范莹刚才专门过来找母亲,看看苏付氏到底是来做什么,才走到拐角处就听见母亲毫不留情的在苏付氏面前贬低自己说自己的坏话,立即便住了脚,咬着牙眼圈红红的站在原地没有动弹。
苏付氏一无所知,却还是尽量劝范夫人往好处想看开点:“你也别这么说,家家有本难念的经,谁家还没几件难处理的事呢?小孩子不懂事罢了,我们小的时候,也时常因为一点小事就跟父母闹别扭的,等到长大懂事就好了,你别着急上火了,要紧的是眼前的事,眼前的事先处理好了,你才能抽出空来.......别想那么多了,我先回去看看元元那里怎么说,一有消息就给你送来。”

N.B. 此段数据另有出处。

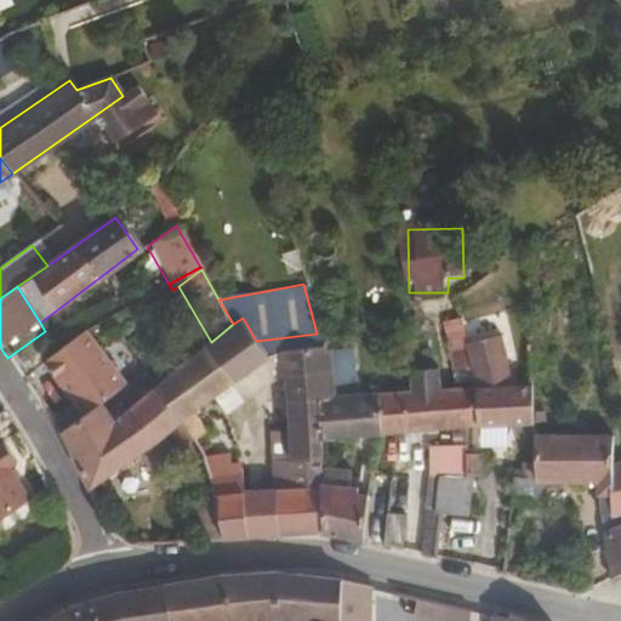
[(214,398),(266,358),(256,341),(243,318),(233,324),(211,342),(151,389),(177,422),(193,440),(204,432),(191,414),(214,398)]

现在也没别的办法了,范夫人对朱元寄予厚望,听见苏付氏这么说便撑着头痛点头,亲自送了苏付氏出门。
范莹也懒得再跟母亲说什么了,转身回了自己的房间。
能说什么呢?母亲对于朱元和苏付氏的态度摆在那里,说什么都没用。
苏付氏却没把这些孩子们的小别扭放在心里,自然也不会去跟朱元说起范莹反抗苏文祥这桩婚事还对她有些意见,一下了马车上了丰乐楼二楼,便拉着朱元道:“你真猜对了,我才从范家回来,范夫人现在忙的焦头烂额的,说是家里的庄子出事了。”
锦常跟在朱元后头,手里还拿着一只炸出来的红豆沙金圆球,一听见苏付氏这么说,便阿勒一声问:“不会是那么倒霉,买了盛家的庄子吧?!”
苏付氏惊愕的瞪大了眼睛,抓住了朱元的手一道齐刷刷的回头看着他,狐疑的问他:“你怎么知道的?!”
锦常就忍不住翻了个白眼。
真是说什么来什么,还真是啊。
他哼了一声,摇了摇头就道:“这怎么会不知道呢?盛家当初贪污结党,查出来多少亏空啊?光是户部还有尚宝司这两地,盛家就贪污了不下四百万两白银!还有侵吞的那些宅地,更是数不胜数,他们底下那些烂账,一直查了这一年多了,到现在还陆陆续续有查出来的,最近听说盛家还借着当初盛家大爷在户部的官职,私底下将那些犯了事的本该收归国库的皇庄给暗地里折价卖了出去变现......”
苏付氏越是听就越是觉得心惊肉跳的,捂着胸口过了许久才点头如捣蒜:“是啊是啊,你真的知道!这事儿就是这样,听说就是庄子的来路有问题,现在盛家被这事儿给弄的进退两难,不知道该怎么办。”
锦常一手拿着小碟子,一手拈起红豆沙金圆球一个一个往嘴里扔,啧了一声只是摇头。
他这副吊儿郎当的模样叫人觉得碍眼,朱元向他投过去一个警告的眼神。
锦常便立即咳嗽了一声,正经了起来:“我错了,我错了,县主,咱们往这里走,我跟您二位说说,这事儿到底是怎么回事。”
苏付氏既好气又好笑。
锦常这个小将军完全没有小将军的傲气,对待周围的人都很和善也很随意,朱家的人都跟他相处的很不错。
见锦常老实了,她便点点头进了雅间,吩咐了绿衣下去让人拿着茶和点心上来,自己这才好声好气的问锦常到底是怎么回事。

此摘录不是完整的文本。